Esta confesión cobarde inflamó la belicosa sangre de don Higinio.
—Entonces —gritó con voz tonante—, no te quejes a nadie; en la vida, lo que no puede conseguirse con buenas razones se obtiene a puñaladas. ¡Ya lo sabes!...
Se detuvo porque habían llegado a su casa. Las mejillas del amante de Leopoldina echaban fuego; parecía defender algo suyo y su gesto era magnánimo y valiente. Se arregló la corbata, se estiró los puños de la camisa...
—¡Bah! —añadió—. Si a mí me hacen la mitad..., ¡fíjate bien!, nada más que la mitad de lo que te han hecho a ti..., ¡arde el pueblo!...

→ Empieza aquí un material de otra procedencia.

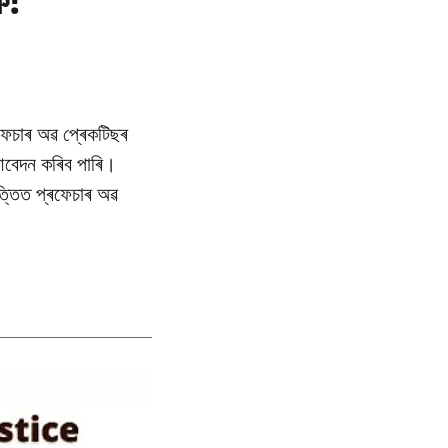
ৰফেচাৰ অৱ প্ৰেকটিছৰ
ে আবেদন কৰিব পাৰি।
ভিত্তিত প্ৰফেচাৰ অৱ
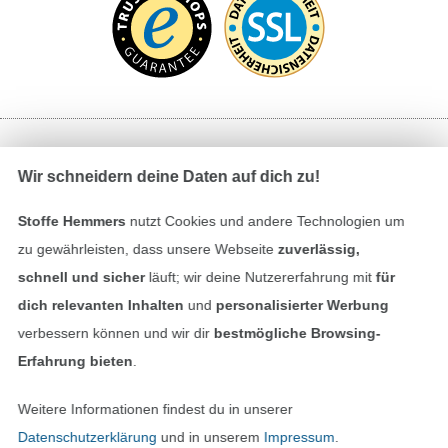
Bezahlen mit
Wir schneidern deine Daten auf dich zu!
Stoffe Hemmers
nutzt Cookies und andere Technologien um
zu gewährleisten, dass unsere Webseite
zuverlässig,
schnell und sicher
läuft; wir deine Nutzererfahrung mit
für
dich relevanten Inhalten
und
personalisierter Werbung
verbessern können und wir dir
bestmögliche Browsing-
Unsere Versandpartner
Erfahrung bieten
.
Weitere Informationen findest du in unserer
Datenschutzerklärung
und in unserem
Impressum
.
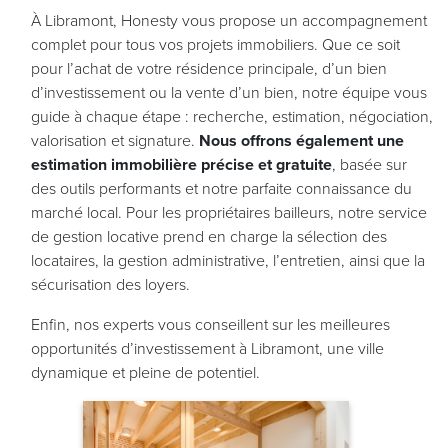
À Libramont, Honesty vous propose un accompagnement
complet pour tous vos projets immobiliers. Que ce soit
pour l’achat de votre résidence principale, d’un bien
d’investissement ou la vente d’un bien, notre équipe vous
guide à chaque étape : recherche, estimation, négociation,
valorisation et signature.
Nous offrons également une
estimation immobilière précise et gratuite
, basée sur
des outils performants et notre parfaite connaissance du
marché local. Pour les propriétaires bailleurs, notre service
de gestion locative prend en charge la sélection des
locataires, la gestion administrative, l’entretien, ainsi que la
sécurisation des loyers.
Enfin, nos experts vous conseillent sur les meilleures
opportunités d’investissement à Libramont, une ville
dynamique et pleine de potentiel.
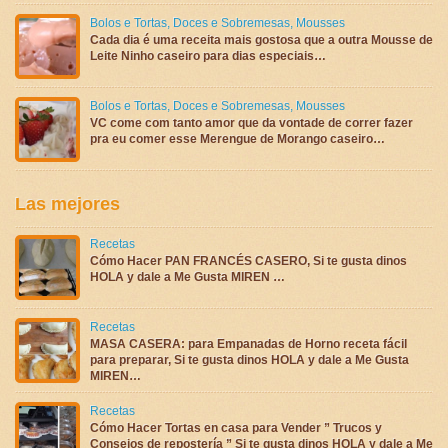
Bolos e Tortas
,
Doces e Sobremesas
,
Mousses
Cada dia é uma receita mais gostosa que a outra Mousse de
Leite Ninho caseiro para dias especiais…
Bolos e Tortas
,
Doces e Sobremesas
,
Mousses
VC come com tanto amor que da vontade de correr fazer
pra eu comer esse Merengue de Morango caseiro…
Las mejores
Recetas
Cómo Hacer PAN FRANCÉS CASERO, Si te gusta dinos
HOLA y dale a Me Gusta MIREN …
Recetas
MASA CASERA: para Empanadas de Horno receta fácil
para preparar, Si te gusta dinos HOLA y dale a Me Gusta
MIREN…
Recetas
Cómo Hacer Tortas en casa para Vender ” Trucos y
Consejos de repostería ” Si te gusta dinos HOLA y dale a Me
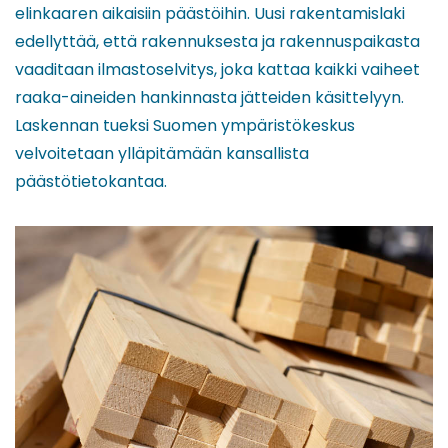
elinkaaren aikaisiin päästöihin. Uusi rakentamislaki
edellyttää, että rakennuksesta ja rakennuspaikasta
vaaditaan ilmastoselvitys, joka kattaa kaikki vaiheet
raaka-aineiden hankinnasta jätteiden käsittelyyn.
Laskennan tueksi Suomen ympäristökeskus
velvoitetaan ylläpitämään kansallista
päästötietokantaa.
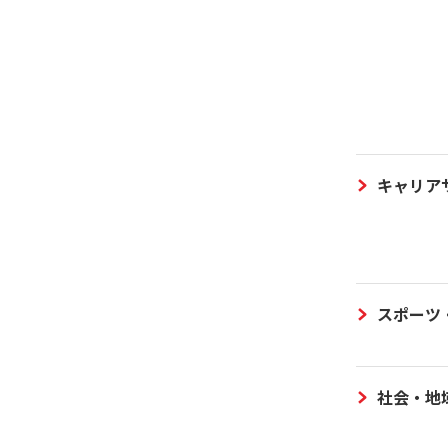
キャリア
スポーツ
社会・地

El pobre Diego bajó los ojos, empavorecido ante el ademán matasiete y las furibundas voces de Perea:
—Don Higinio, usted... ya sabemos quién es usted y de lo mucho que es capaz...; pero todos no somos iguales...
Perea, muy excitado, le interrumpió:
—¡Te digo que arde el pueblo, hombre; y arde la iglesia... y la provincia!... ¡Lo juro!....
Y poniendo los dedos índice y pulgar de su mano derecha en cruz los besó vehemente. En seguida se despidieron.